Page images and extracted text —
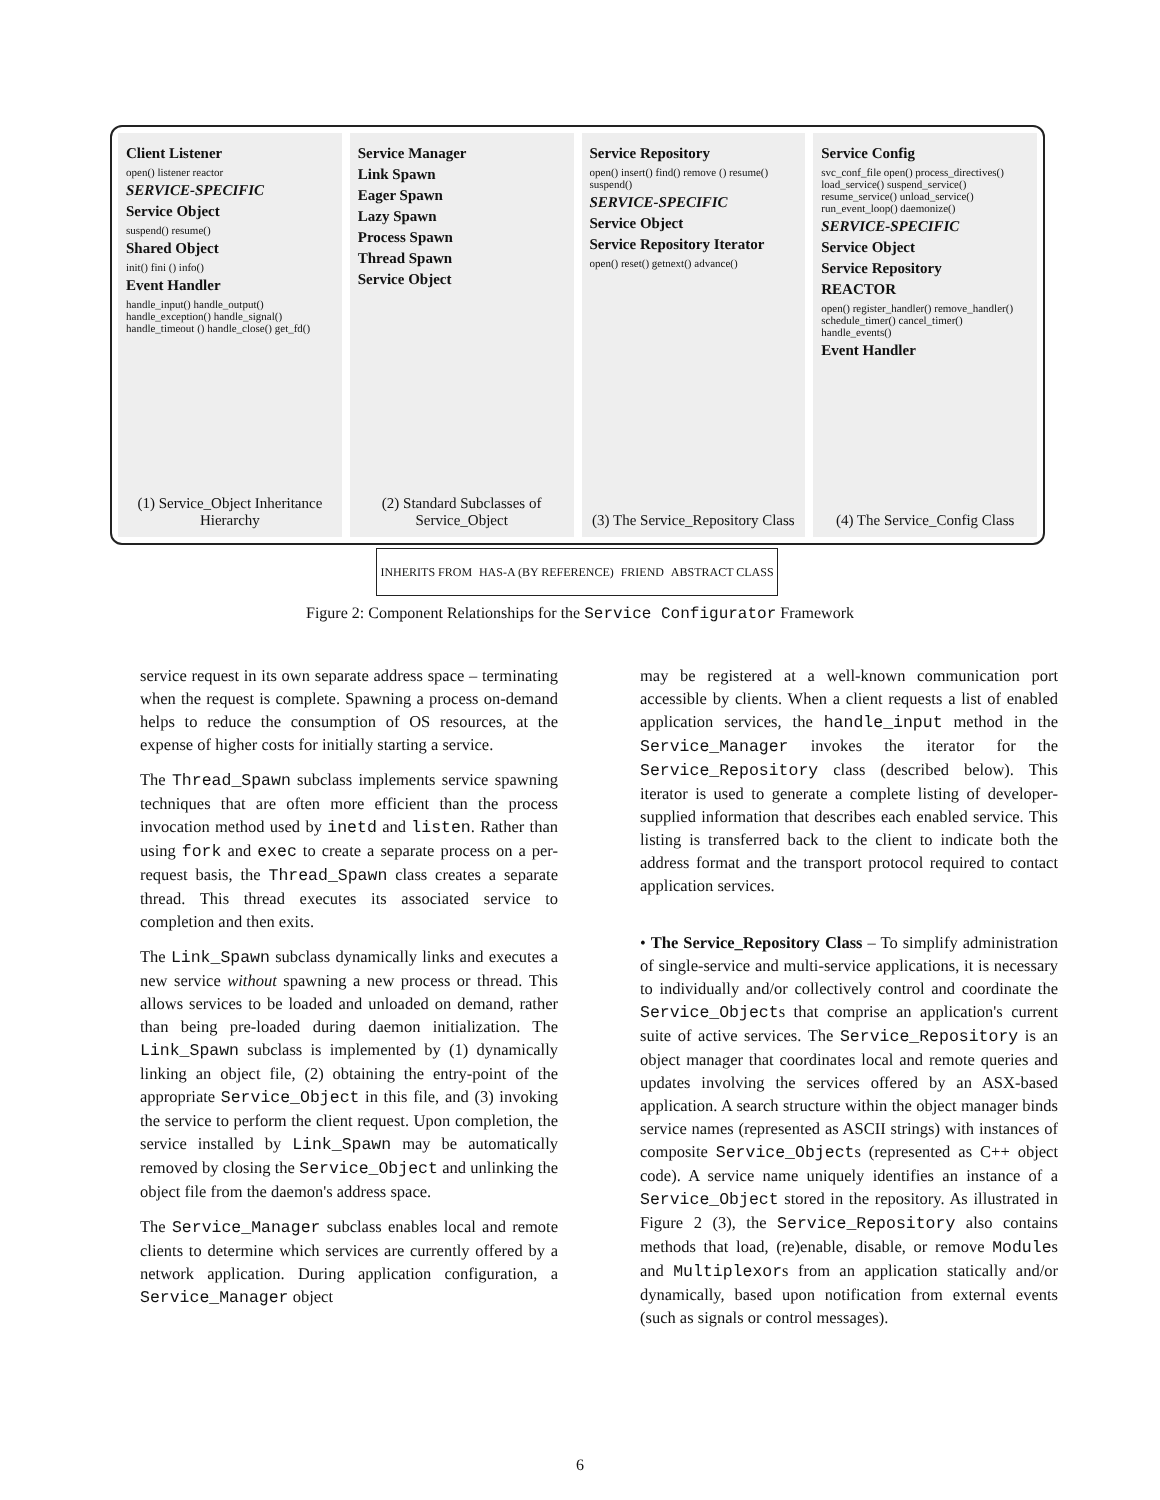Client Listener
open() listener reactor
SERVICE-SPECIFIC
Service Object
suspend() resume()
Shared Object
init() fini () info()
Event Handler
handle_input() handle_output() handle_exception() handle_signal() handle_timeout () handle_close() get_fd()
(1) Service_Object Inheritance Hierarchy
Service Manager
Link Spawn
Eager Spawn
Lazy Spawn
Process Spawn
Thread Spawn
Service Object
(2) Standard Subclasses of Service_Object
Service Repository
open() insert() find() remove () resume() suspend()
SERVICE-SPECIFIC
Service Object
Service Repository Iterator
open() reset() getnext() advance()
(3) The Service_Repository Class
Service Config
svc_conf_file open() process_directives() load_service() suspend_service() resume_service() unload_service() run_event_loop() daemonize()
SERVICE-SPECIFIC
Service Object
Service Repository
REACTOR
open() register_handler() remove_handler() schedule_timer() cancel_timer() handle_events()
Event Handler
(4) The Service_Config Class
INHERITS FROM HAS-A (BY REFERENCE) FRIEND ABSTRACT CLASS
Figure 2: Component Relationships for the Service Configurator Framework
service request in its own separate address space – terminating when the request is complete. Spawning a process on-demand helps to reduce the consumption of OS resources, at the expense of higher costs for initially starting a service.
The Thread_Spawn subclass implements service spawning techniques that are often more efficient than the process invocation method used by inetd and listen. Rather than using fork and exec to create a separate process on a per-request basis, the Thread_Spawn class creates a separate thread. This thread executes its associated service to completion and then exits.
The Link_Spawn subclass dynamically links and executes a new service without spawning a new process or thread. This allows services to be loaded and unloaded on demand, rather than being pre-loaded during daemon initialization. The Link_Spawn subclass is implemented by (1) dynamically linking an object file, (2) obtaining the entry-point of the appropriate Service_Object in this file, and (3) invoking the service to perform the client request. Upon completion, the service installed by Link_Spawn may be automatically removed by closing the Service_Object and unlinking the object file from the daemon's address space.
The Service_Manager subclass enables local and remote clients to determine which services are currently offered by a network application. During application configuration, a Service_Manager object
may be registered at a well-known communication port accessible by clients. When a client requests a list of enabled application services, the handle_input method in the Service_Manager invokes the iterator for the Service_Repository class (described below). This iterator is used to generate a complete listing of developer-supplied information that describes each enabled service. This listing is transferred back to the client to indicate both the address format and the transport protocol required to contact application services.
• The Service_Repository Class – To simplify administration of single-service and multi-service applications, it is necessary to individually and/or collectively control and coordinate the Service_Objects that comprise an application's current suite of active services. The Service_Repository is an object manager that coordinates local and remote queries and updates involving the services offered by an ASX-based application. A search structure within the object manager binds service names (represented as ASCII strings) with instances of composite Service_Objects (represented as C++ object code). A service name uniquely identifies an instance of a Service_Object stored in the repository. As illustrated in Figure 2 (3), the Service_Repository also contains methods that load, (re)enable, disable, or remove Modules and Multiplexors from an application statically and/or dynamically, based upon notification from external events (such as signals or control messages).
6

* * *

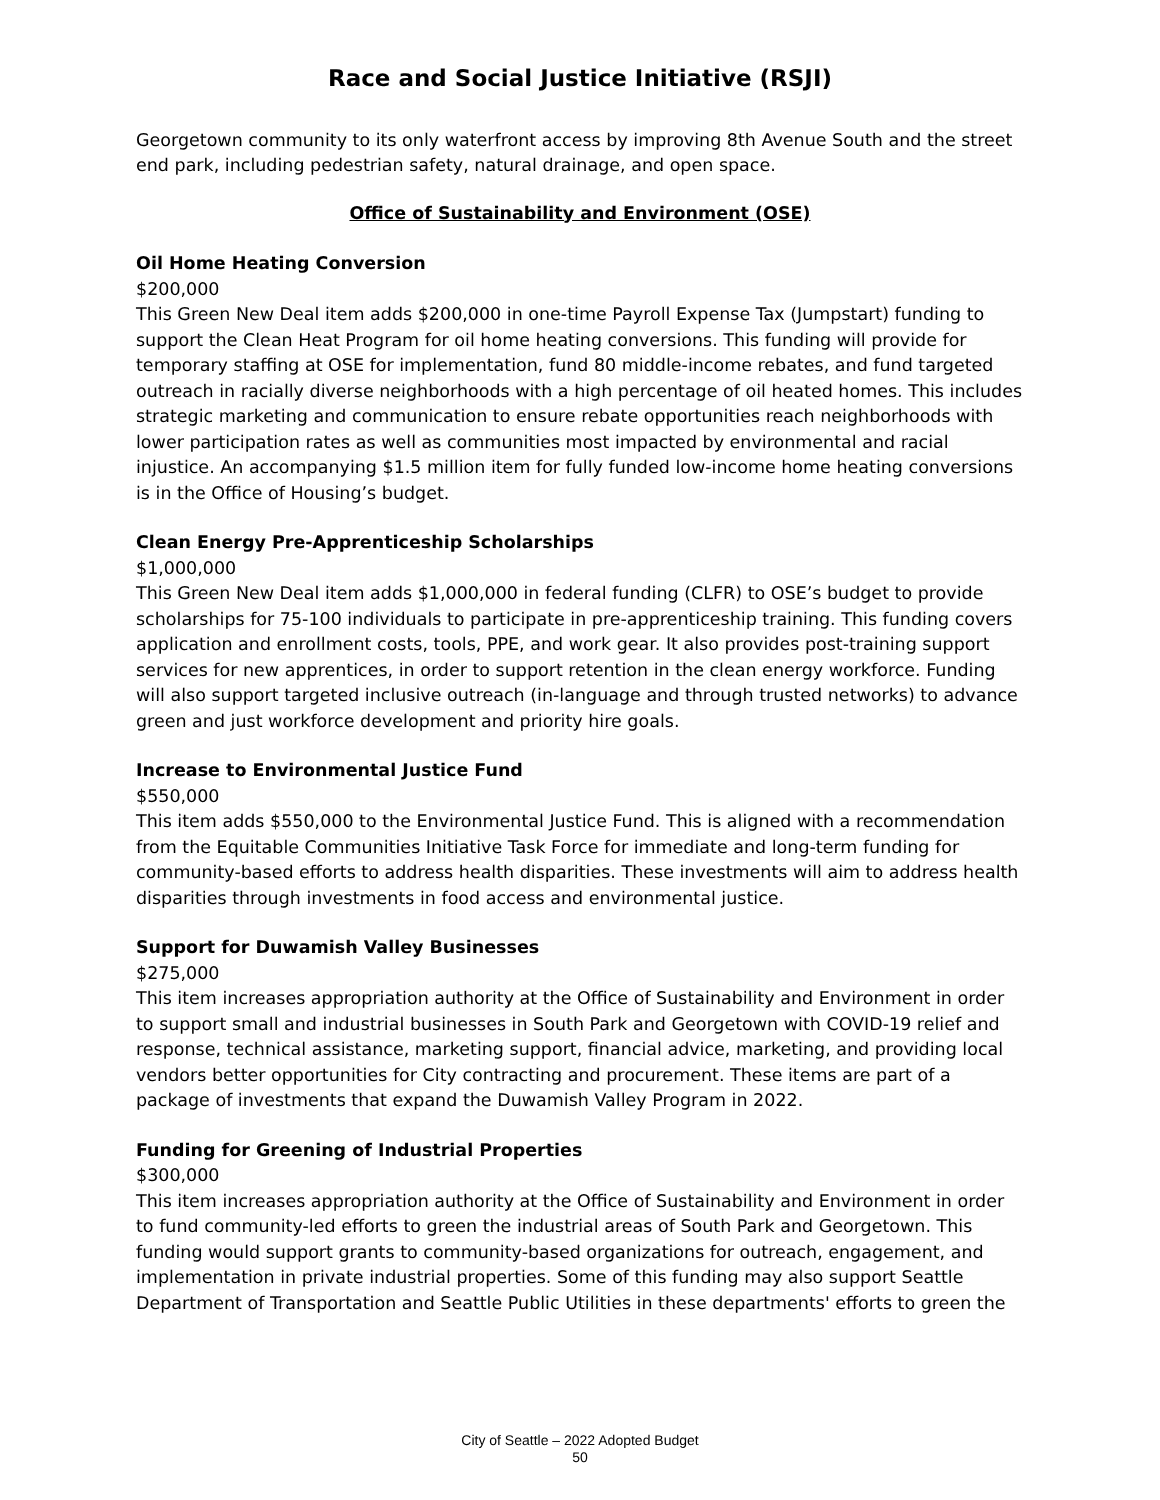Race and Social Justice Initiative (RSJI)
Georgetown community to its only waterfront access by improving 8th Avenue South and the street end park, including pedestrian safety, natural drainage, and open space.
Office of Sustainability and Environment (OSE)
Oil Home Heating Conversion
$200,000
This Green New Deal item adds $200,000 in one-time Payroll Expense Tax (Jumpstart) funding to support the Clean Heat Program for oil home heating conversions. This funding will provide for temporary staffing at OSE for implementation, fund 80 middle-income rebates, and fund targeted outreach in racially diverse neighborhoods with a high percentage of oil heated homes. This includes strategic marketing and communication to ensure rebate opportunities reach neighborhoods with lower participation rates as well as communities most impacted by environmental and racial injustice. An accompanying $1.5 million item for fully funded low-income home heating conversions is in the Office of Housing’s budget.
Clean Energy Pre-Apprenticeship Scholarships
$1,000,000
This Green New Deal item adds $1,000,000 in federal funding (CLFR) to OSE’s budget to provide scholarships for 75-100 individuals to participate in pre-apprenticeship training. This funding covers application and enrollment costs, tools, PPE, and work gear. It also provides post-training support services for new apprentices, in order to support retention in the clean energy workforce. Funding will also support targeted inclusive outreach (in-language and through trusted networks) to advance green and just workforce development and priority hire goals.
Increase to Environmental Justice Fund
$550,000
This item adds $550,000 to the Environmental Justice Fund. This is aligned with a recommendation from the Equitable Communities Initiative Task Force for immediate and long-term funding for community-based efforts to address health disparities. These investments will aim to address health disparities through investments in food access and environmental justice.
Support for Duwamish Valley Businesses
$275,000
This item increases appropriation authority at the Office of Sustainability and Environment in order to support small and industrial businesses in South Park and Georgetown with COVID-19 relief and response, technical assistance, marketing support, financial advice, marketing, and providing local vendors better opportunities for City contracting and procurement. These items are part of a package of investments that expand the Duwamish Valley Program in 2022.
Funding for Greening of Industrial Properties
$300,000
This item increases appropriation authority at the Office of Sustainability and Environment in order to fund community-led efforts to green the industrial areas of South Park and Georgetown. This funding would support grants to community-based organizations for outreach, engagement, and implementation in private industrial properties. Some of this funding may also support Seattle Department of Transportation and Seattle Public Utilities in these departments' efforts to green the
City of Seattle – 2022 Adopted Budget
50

GOAL OF THE EXERCISE — Go through the records above and copy every line holding the word "dynamically".

RESPONSE —
The Link_Spawn subclass dynamically links and executes a new service without spawning a new process or thread. This allows services to be loaded and unloaded on demand, rather than being pre-loaded during daemon initialization. The Link_Spawn subclass is implemented by (1) dynamically linking an object file, (2) obtaining the entry-point of the appropriate Service_Object in this file, and (3) invoking the service to perform the client request. Upon completion, the service installed by Link_Spawn may be automatically removed by closing the Service_Object and unlinking the object file from the daemon's address space.
• The Service_Repository Class – To simplify administration of single-service and multi-service applications, it is necessary to individually and/or collectively control and coordinate the Service_Objects that comprise an application's current suite of active services. The Service_Repository is an object manager that coordinates local and remote queries and updates involving the services offered by an ASX-based application. A search structure within the object manager binds service names (represented as ASCII strings) with instances of composite Service_Objects (represented as C++ object code). A service name uniquely identifies an instance of a Service_Object stored in the repository. As illustrated in Figure 2 (3), the Service_Repository also contains methods that load, (re)enable, disable, or remove Modules and Multiplexors from an application statically and/or dynamically, based upon notification from external events (such as signals or control messages).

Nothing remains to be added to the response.